Ces paillettes font presque oublier qu’hors période estivale, la vie des Oșeni est loin de ressembler à un conte de fée. La plupart des migrants de la région ont quitté leur cher pays d’Oaș à reculons.
Dans les années 1990, quand ils arrivent en France, ils déchantent. En situation irrégulière, dans l’impossibilité de trouver un logement ou un travail de manière conventionnelle, les premiers travailleurs d’Oaș squattent des maisons inhabitées, dorment dans la rue et vivent de la vente de journaux ou de mendicité, raconte Mariana. « Ce n’est qu’après qu’ils ont commencé à travailler dans le bâtiment, d’abord pour des Portugais ». « C’était très difficile, on est restés quelques années sans papier. On travaillait, dans le bâtiment, au noir », se rappelle Jacob, désormais patron d’une société de construction en Seine-Saint-Denis.
L’entrée de la Roumanie dans l’Union européenne en 2007 change les choses : les regroupements familiaux sont facilités, ainsi que la venue de nouveaux travailleurs. Mais les souffrances créées par cette migration restent vives : « j’ai dû apprendre à vivre avec mes parents. Je n’avais pas vu mon père de mes 7 ans à mes 12 ans, il était devenu un quasi inconnu », se souvient Mariana, arrivée en France en 2001. « J’ai beaucoup souffert ». La jeune femme a mis des années avant de réussir à évoquer le sujet avec ses parents. « Maintenant que je suis maman, je comprends à quel point ils ont pu souffrir », confie-t-elle, émue. Roxana passe aussi ses plus jeunes années sans ses parents en Roumanie, avant de les rejoindre en France. « Des fois avec mon frère, on ne se souvenait plus de ma mère. On pensait que ma grand-mère était ma mère car c’était elle qui s’occupait de nous en son absence ».
Les liens se forgent ainsi dans la dureté de la séparation subie. Poussés dans le grand bain de la migration, voisins, connaissances et parents s’épaulent. Pour contrer leur mélancolie, ils cherchent à recréer symboliquement, en Seine-Saint-Denis, leurs villages d’antan. A tel point que des Oșeni d’un même village se retrouvent à présent à vivre dans le même quartier en France : « Il y a des rues ici à Aulnay, ou encore au Blanc-Mesnil, où il y a des dizaines de Roumains d’un même village », explique le prêtre Octavian Dabija. « Ils se sont retrouvés dans la même rue que chez eux à Moiseni, Bixad ».

[Coordonnées des repères de pose]
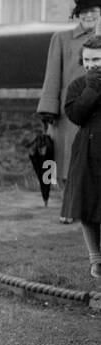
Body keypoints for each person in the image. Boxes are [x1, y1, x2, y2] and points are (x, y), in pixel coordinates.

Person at [38, 0, 101, 224]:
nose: (89, 15)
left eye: (93, 11)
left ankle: (90, 209)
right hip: (71, 108)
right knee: (66, 161)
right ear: (77, 15)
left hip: (98, 112)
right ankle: (68, 208)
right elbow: (53, 73)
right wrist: (48, 108)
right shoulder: (62, 38)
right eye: (83, 12)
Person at [62, 35, 101, 278]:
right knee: (87, 205)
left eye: (96, 59)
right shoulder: (78, 85)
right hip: (88, 151)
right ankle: (96, 259)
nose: (91, 64)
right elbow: (76, 115)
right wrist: (92, 88)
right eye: (87, 59)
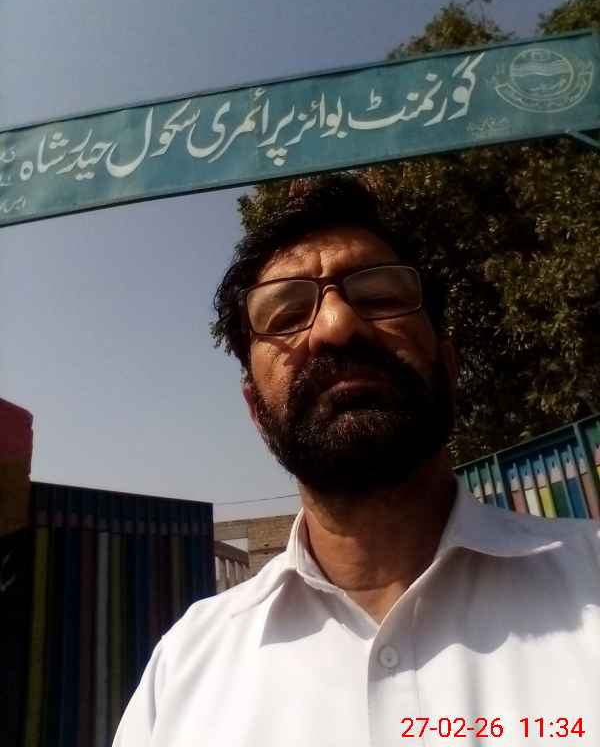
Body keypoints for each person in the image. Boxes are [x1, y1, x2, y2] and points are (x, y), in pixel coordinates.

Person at [113, 174, 600, 747]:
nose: (337, 326)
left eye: (379, 297)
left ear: (447, 365)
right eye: (286, 314)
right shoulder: (184, 670)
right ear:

## Consigne
Reproduisez mot pour mot le passage de l'extrait sur les migrants du pays d'Oaș, de « Dans les années » à « construction en Seine-Saint-Denis. ».

## Solution ci-dessous
Dans les années 1990, quand ils arrivent en France, ils déchantent. En situation irrégulière, dans l’impossibilité de trouver un logement ou un travail de manière conventionnelle, les premiers travailleurs d’Oaș squattent des maisons inhabitées, dorment dans la rue et vivent de la vente de journaux ou de mendicité, raconte Mariana. « Ce n’est qu’après qu’ils ont commencé à travailler dans le bâtiment, d’abord pour des Portugais ». « C’était très difficile, on est restés quelques années sans papier. On travaillait, dans le bâtiment, au noir », se rappelle Jacob, désormais patron d’une société de construction en Seine-Saint-Denis.